WORK TO BE COMPLETED:
How many lines of the data contain "Angular"? Reply with the number alone.

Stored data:
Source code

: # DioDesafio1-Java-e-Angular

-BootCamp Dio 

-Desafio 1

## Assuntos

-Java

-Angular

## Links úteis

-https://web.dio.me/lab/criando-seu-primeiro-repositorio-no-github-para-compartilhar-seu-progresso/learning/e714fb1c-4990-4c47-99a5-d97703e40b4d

ANSWER SECTION:
2